ESはウェブで届くが、「きちんと読み込みたい」と全てプリントアウト。気になる箇所にペンで線を引きながら読むのが彼女の流儀だ。「ESには学生の熱意がこもっている。こちらも優秀な人材かどうかを見極めなければならないので、気が抜けないんです」

こんな話を聞けば、学生もESをおろそかにできないと感じるだろう。「応募が多く集まる大手や人気企業は一般社員を動員してきちんと読んでいる」(マイナビの高橋誠人編集長)という。

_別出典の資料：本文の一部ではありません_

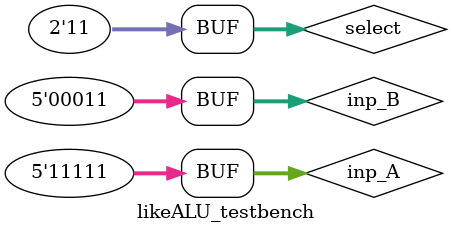
<source format=v>
`define DELAY 20

module likeALU_testbench(); 

reg[4:0] inp_A, inp_B;
reg[1:0] select;
wire[4:0] out ;

likeALU lA (out, inp_A, inp_B, select);


initial begin
inp_A = 5'b11111; inp_B = 5'b00000;  select = 2'b00 ; 
#`DELAY;

inp_A = 5'b10011; inp_B = 5'b00001;  select = 2'b01 ; 
#`DELAY;

inp_A = 5'b11111; inp_B = 5'b00000;  select = 2'b10 ; 
#`DELAY;

inp_A = 5'b11111; inp_B = 5'b00011;  select = 2'b11 ;

end
 
 
initial
begin
$monitor("time = %5d, select=%2b, a=%5b, b=%5b, out=%5b", $time, select, inp_A, inp_B, out);
end
 
endmodule
</source>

ESの提出を求める企業のうち、面接など次のステップに進む際にESで「絞る」と答えた企業は8割近くあった。「明らかにミスマッチの学生を最低限ふるいにかける」(IT企業)、「語学力に基準を設けている」(外資系化学)など、ESがフィルタリングになっているようだ。

では企業の担当者は、ESの中で特にどんな記述に注目しているのか。重視する項目を聞いたところ(複数回答)、いわゆる「ガクチカ」と呼ばれる「学生時代がんばったこと」を挙げた企業が8割近く。また評価の高いESについては、「自分自身をきちんと分析・理解している」「内容の論理展開・整合性がある」がそれぞれ7割以上だった。